Resolution usually refers to the amount of pixels per inch (ppi) an image or picture has. Digital images are made up of pixels (picture element), which are the small, coloured squares that are arranged in a grid to make an image. A high ppi will allow for a better quality print.
Below is an illustration of how the same image appears at different resolutions. As you can see, the lower the resolution, the less detail it shows until it degrades to nothing more than a coloured square. This also illustrates why we can’t just simply blow-up low-resolution images; there simply isn’t any information to work with when enlarging it.

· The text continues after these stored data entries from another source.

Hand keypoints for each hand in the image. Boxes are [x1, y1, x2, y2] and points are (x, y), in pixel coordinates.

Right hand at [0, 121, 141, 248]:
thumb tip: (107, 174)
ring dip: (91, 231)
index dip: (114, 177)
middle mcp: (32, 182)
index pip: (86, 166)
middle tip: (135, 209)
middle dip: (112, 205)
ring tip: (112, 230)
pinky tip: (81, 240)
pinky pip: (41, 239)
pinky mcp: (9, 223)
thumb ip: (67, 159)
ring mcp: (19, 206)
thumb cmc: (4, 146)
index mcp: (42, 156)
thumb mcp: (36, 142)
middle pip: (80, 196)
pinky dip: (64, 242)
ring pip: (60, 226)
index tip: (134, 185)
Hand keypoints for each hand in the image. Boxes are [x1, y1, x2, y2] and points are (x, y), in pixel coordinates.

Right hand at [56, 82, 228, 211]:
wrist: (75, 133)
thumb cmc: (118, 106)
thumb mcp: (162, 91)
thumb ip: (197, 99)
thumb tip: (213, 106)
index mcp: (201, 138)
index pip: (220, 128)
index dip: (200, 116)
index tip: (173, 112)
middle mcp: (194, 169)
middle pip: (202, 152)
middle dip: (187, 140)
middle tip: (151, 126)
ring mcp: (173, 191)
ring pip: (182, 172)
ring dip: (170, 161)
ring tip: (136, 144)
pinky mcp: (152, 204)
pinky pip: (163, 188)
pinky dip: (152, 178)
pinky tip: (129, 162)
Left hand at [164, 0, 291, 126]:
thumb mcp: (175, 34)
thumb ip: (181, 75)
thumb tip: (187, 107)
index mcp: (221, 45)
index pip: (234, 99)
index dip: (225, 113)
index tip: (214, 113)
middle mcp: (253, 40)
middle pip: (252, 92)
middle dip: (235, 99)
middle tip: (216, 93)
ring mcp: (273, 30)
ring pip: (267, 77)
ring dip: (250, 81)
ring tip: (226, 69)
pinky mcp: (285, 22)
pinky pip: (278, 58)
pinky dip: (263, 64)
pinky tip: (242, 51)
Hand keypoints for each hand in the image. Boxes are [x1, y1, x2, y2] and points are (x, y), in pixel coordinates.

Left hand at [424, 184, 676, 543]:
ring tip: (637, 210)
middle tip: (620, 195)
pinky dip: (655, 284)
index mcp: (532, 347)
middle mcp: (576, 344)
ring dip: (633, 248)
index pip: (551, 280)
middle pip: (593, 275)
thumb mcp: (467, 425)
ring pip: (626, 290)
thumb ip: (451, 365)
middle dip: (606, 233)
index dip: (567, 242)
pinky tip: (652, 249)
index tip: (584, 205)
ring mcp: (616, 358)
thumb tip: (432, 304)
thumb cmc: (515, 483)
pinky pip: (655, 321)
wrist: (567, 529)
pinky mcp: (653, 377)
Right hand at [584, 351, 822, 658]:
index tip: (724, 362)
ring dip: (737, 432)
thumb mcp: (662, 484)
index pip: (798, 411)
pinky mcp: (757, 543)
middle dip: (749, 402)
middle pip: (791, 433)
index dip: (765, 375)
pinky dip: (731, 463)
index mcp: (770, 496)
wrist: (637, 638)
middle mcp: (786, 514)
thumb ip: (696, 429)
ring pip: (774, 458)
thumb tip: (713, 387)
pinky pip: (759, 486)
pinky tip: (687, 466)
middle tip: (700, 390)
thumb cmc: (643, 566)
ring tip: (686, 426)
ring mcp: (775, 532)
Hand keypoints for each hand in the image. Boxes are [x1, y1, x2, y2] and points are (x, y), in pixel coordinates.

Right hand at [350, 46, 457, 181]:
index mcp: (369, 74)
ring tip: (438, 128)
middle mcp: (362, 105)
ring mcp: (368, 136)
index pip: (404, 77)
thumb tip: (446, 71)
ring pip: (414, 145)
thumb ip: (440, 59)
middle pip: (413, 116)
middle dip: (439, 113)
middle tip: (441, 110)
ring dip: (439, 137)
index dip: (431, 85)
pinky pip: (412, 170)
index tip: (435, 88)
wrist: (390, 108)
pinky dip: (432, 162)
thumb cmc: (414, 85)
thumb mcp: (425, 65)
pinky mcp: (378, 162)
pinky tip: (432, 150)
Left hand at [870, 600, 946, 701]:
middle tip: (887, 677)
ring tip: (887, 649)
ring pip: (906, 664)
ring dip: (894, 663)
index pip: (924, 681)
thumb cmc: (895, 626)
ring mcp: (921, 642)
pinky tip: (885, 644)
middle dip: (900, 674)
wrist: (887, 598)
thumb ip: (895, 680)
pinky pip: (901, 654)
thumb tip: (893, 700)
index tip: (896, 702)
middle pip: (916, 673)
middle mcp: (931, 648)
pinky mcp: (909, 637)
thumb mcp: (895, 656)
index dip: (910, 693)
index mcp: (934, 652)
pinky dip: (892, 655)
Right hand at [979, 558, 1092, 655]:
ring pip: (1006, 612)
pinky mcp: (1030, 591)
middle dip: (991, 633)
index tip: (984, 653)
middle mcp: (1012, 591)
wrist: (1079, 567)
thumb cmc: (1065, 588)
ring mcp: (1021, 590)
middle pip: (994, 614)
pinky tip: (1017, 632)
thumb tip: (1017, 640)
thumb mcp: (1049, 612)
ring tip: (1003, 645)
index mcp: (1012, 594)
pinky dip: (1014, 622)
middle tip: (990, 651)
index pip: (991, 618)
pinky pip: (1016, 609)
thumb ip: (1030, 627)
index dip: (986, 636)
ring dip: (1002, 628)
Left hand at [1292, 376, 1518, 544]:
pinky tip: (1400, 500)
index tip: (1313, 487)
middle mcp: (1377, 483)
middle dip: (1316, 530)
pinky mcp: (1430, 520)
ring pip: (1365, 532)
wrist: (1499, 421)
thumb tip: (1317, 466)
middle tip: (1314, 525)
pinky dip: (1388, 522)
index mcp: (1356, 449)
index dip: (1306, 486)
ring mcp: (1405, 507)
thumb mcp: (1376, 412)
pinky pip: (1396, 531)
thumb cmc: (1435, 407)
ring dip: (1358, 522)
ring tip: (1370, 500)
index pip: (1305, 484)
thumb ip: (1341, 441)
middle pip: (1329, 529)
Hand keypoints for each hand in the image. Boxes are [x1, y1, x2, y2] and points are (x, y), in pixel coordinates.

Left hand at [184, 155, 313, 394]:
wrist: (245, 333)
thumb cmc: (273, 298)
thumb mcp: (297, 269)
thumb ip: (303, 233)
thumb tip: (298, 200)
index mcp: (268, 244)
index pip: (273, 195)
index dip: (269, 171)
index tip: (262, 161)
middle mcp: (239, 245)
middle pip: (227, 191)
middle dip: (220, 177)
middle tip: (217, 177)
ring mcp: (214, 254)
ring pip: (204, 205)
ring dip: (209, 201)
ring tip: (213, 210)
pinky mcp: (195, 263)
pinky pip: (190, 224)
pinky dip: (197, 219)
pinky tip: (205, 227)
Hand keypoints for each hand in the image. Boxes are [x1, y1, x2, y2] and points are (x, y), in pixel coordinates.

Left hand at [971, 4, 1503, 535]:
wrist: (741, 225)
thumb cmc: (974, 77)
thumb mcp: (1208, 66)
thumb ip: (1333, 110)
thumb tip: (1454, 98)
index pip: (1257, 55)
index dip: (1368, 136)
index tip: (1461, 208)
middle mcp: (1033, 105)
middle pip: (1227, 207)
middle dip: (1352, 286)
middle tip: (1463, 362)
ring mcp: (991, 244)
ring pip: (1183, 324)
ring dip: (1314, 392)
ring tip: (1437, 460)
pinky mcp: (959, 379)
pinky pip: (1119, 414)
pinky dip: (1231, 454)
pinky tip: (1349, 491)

Print requires a higher resolution than screen displays do. This means that a lot of images on the Internet have too low of a resolution to be printed. Most images for screen are set at 72 ppi, whereas small format printing (letter size) require 300 ppi and large format printing (posters) can get by at 150 ppi.
Bitmapped or rasterized images come in a variety of formats; the most common are: JPG, TIFF, GIF (web), and PNG (web). PDFs and EPSs can also contain bitmapped elements.
Here are two copies of the same photo. The one on the top is set at the proper resolution. Notice how clean and clear it looks. The one on the bottom is an image with a low resolution that has been scaled up to fit the same area. Obviously it is blurry and pixelated.
Hopefully this helps explain why image resolution is so important.